Notes and References

  1. Even the great E. du Perron enthusiastically endorsed the book, making Vuyk a household name in the literary circles of the Dutch East Indies.
  2. Nieuwenhuys, Rob ‘Oost-Indische spiegel. Wat Nederlandse schrijvers en dichters over Indonesië hebben geschreven vanaf de eerste jaren der Compagnie tot op heden.’ (Querido's Publishers, Amsterdam, 1978) P.478-480
  3. Book: Roberts and Foulcher. Indonesian Notebook: A Sourcebook on Richard Wright and the Bandung Conference. Duke University Press. 2016. 24.
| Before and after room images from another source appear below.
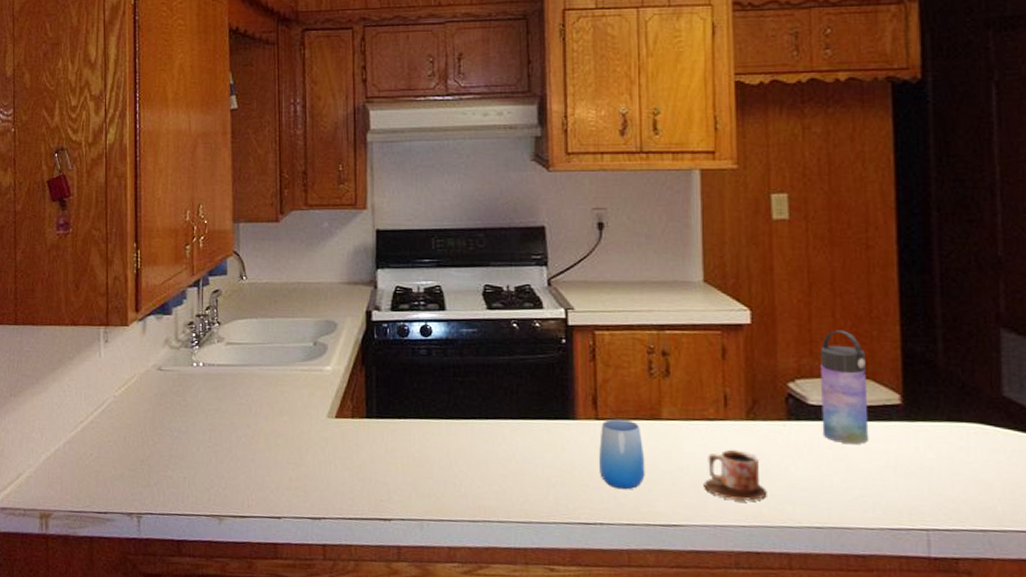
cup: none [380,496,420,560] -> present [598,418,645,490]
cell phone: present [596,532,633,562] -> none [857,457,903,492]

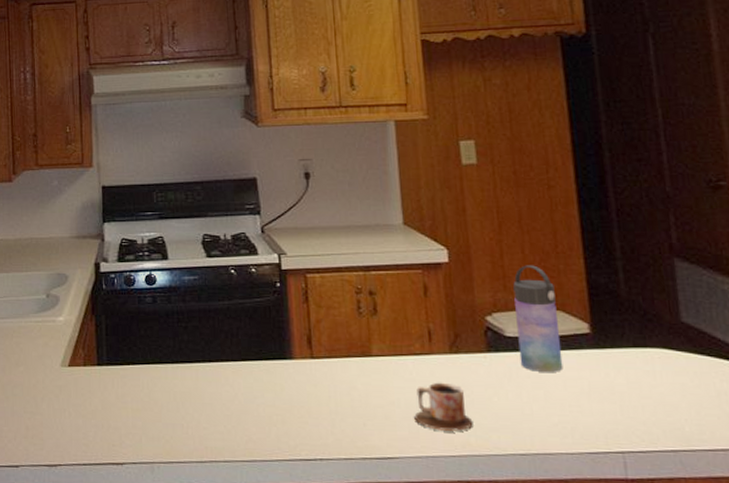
cup: present [598,418,645,490] -> none [315,357,360,425]

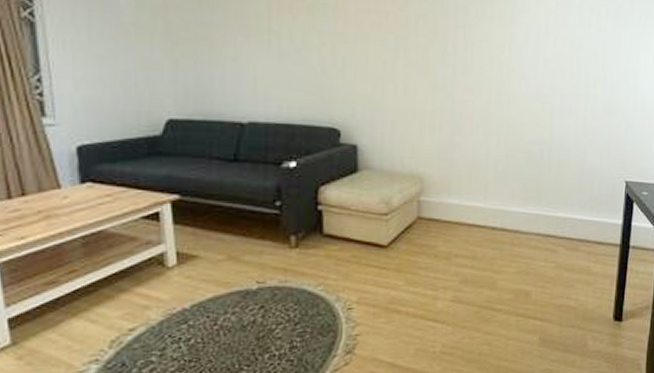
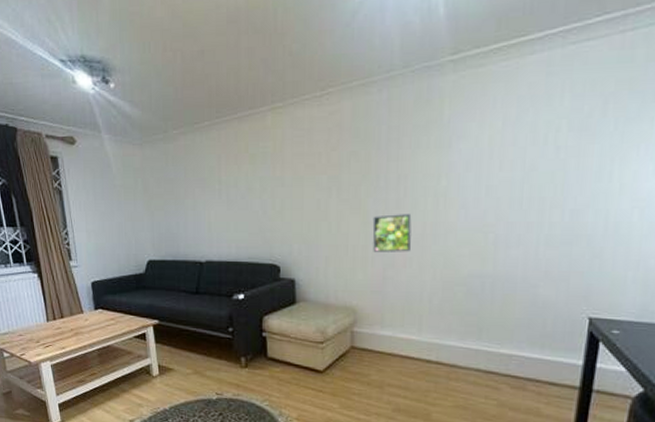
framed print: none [440,80,478,119] -> present [372,214,412,252]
  4. Nieuwenhuys, Rob ‘Oost-Indische spiegel. Wat Nederlandse schrijvers en dichters over Indonesië hebben geschreven vanaf de eerste jaren der Compagnie tot op heden.’ (Querido's Publishers, Amsterdam, 1978) P.482-486
  5. Book: Roberts and Foulcher. Indonesian Notebook: A Sourcebook on Richard Wright and the Bandung Conference. Duke University Press. 2016. 182–206.